With this in mind, in the last four decades, every winner of the Belmont raced within 36 days, or five weeks of the event. Two horses fail to meet this threshold this year: the Japanese-trained Epicharis and Chad Brown entry Twisted Tom. Epicharis last finished runner-up in the UAE Derby (G2)on March 25, while Twisted Tom topped the field in the ungraded Federico Tesio Stakes at Laurel Park on April 22.

As far as conditioning goes, look for entries with at least two workouts if coming out of the Preakness or similar, and three to four if entering via the Derby. Both angles offer plus-EV historically, as opposed to too little exercise.

 Running Style Is Paramount to Stretching Out

Too much or too little early speed is detrimental to crossing the wire first in the Belmont. The race favors contenders that run mid-pack, or at a stalking spot a couple of positions off the leaders through the first half mile. These running styles allow them to expend their energy evenly over the course of the long race, while remaining within striking distance of the leaders down the final stretch.

William Quirin’s speed points (0-8), found on Brisnet Past Performance sheets, are a fabulous tool to determine a horse’s running pace and style. The higher the number, the more early speed. Stay away from these in the Belmont. Since 2000, horses with 6 speed points or more are just 1 for 26 in the race. The lone winner: Triple Crown champion American Pharoah. The Brain Lynch-trained Meantime is the rabbit of this year’s field with 8 speed points, within a half length at the second call in each of his four career starts. Wood Memorial winner Irish War Cry (6) and Twisted Tom (6) are the only other two at 6 points or more, though each like to settle in the advantageous stalking position.
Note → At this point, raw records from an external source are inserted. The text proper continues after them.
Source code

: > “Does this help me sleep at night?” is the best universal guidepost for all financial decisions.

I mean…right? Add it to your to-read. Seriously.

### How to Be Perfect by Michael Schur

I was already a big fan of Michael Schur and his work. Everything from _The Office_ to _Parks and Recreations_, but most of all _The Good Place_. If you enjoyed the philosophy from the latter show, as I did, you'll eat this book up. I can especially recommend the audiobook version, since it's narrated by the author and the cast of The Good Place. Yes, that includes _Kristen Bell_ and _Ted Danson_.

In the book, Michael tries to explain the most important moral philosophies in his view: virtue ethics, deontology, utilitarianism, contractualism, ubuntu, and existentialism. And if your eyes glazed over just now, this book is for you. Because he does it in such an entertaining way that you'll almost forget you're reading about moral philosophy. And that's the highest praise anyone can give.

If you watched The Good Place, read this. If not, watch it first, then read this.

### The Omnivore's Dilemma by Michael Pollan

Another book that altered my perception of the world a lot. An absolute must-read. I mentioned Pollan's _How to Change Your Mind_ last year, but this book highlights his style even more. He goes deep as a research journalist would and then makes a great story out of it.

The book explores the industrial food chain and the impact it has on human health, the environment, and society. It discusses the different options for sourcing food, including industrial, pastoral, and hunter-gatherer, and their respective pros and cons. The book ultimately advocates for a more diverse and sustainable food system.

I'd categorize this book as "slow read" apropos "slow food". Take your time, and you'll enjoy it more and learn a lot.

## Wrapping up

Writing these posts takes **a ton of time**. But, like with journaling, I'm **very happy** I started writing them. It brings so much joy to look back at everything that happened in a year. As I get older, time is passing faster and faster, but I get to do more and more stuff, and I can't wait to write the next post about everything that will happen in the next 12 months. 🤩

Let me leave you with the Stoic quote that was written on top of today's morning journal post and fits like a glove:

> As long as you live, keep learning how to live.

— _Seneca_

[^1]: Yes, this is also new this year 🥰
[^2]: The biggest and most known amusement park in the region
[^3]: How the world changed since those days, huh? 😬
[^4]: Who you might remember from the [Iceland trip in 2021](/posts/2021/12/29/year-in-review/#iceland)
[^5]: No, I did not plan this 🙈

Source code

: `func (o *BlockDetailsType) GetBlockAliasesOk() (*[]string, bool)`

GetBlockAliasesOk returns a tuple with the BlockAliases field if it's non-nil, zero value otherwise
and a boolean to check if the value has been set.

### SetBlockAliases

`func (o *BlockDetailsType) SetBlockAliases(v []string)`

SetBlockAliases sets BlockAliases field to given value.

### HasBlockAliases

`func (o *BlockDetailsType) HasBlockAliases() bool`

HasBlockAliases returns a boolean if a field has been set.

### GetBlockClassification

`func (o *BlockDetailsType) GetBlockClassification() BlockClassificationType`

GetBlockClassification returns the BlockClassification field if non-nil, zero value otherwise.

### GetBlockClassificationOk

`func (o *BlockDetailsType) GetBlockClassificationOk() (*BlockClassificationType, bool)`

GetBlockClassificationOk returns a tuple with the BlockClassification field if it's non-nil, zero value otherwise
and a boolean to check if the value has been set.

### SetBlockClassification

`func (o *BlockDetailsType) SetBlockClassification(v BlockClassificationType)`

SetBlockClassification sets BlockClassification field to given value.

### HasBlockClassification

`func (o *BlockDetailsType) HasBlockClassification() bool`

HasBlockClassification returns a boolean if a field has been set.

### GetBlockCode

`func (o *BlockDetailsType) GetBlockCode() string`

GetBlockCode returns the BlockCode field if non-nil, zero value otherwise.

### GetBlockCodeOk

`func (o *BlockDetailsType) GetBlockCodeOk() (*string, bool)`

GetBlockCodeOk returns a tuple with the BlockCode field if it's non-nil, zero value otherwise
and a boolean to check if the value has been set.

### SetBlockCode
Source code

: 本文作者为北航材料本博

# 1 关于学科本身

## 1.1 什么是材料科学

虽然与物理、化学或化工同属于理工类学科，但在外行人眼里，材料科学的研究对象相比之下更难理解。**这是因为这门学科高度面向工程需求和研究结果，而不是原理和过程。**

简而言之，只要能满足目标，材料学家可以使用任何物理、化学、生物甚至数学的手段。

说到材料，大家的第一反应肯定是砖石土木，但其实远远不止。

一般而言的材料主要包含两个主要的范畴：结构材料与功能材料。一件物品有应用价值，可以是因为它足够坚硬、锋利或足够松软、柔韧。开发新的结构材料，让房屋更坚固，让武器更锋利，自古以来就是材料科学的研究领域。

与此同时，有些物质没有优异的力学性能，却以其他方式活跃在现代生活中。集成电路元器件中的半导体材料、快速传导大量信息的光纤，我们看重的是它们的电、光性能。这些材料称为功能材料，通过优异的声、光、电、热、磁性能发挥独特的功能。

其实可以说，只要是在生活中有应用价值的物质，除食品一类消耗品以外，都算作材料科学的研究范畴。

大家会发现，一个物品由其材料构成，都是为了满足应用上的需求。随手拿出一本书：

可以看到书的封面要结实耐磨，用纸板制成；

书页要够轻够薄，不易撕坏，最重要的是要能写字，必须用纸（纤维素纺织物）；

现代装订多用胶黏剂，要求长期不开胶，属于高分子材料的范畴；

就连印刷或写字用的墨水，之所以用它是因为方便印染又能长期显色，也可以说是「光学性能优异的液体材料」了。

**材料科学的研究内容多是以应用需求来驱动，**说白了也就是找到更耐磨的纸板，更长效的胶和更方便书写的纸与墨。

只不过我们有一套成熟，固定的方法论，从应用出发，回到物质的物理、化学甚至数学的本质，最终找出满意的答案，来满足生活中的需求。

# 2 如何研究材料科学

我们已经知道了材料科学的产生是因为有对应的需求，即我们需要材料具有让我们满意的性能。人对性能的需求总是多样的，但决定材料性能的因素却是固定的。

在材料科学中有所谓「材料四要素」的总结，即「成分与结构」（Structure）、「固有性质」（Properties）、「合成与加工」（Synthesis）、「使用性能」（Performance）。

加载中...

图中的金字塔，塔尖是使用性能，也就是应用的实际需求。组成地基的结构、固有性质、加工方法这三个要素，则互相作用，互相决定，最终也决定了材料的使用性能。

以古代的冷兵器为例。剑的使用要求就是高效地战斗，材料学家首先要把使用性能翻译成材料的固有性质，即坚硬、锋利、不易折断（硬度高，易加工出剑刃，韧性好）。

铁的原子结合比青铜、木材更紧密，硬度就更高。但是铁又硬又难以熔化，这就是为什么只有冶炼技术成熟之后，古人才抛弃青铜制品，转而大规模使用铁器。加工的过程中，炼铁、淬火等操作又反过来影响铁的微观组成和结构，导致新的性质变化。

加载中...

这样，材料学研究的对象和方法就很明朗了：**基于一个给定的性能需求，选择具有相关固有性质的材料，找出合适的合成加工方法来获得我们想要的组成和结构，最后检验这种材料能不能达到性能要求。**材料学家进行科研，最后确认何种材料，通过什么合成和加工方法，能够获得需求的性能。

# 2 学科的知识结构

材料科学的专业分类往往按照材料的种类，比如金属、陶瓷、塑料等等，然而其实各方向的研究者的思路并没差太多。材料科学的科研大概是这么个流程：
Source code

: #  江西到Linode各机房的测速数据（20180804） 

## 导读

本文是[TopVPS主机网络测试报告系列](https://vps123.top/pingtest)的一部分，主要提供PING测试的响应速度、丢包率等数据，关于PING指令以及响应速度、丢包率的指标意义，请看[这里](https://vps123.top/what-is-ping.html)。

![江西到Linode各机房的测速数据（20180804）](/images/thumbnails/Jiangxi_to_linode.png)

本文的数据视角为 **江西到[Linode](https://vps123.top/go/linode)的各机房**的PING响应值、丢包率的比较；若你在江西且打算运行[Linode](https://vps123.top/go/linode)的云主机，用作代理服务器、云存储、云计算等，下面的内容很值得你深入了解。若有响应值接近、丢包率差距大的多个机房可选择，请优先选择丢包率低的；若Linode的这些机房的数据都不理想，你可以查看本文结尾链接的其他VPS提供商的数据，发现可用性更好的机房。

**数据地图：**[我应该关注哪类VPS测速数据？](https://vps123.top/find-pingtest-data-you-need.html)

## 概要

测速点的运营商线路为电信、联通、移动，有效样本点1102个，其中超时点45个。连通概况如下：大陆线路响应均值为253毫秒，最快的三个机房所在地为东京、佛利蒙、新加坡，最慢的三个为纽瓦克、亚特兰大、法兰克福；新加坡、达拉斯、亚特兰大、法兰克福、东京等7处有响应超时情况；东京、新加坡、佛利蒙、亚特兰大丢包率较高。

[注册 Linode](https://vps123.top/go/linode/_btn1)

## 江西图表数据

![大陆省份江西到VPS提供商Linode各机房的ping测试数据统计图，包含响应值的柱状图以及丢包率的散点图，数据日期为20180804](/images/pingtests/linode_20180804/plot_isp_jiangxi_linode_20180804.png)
Deep closers tend to come up short in the race as well, unable to find that extra gear late to pass all tiring horses at the wire. In at least the last two decades, only two have come from 10 lengths behind or more to win: Jazil in 2006 and Creator last year. J Boys Echo (1), Lookin At Lee (0), Multiplier (1), Senior Investment (0), and Tapwrit (0) all find themselves in danger of dropping too far back to contend. The sweet spot for the Belmont are horses in the 2-to-5 range. This includes the favorite Classic Empire (4), Gormley (3), Hollywood Handsome (2), and Patch (3).

 

Final Analysis

The best value in this race is to single out a longer-priced winner. Classic Empire has been a fixture in every one of my bets in the first two legs, but not this time around. Outside of small bobble at the start, there is little evidence justifying Cloud Computing passing the two-year-old champion down the stretch in the Preakness. The colt looks gassed and in need of a break.

Irish War Cry ticks many of the right boxes, including the lucrative Derby-to-Belmont angle that has produced half the race winners since 2000. He sits just outside the Quirin speed angle mentioned above, and will have to show a tad more versatility to challenge late.

Tapwrit may be sitting on his biggest race. He came home a gritty sixth in the Derby, despite being squeezed at the start by the Irish Wary Cry-Classic Empire collision. Trainer Todd Pletcher has worked the high-priced colt three times at Belmont since, and his sire Tapit fathered two of the last three race winners: Tonalist (2014) and Creator (2016). Tapwrit has enough speed early to stay close, but will need a good break to stay in contention unlike his uninteresting start in the Bluegrass Stakes (G1) where he plodded home to a fifth-place finish.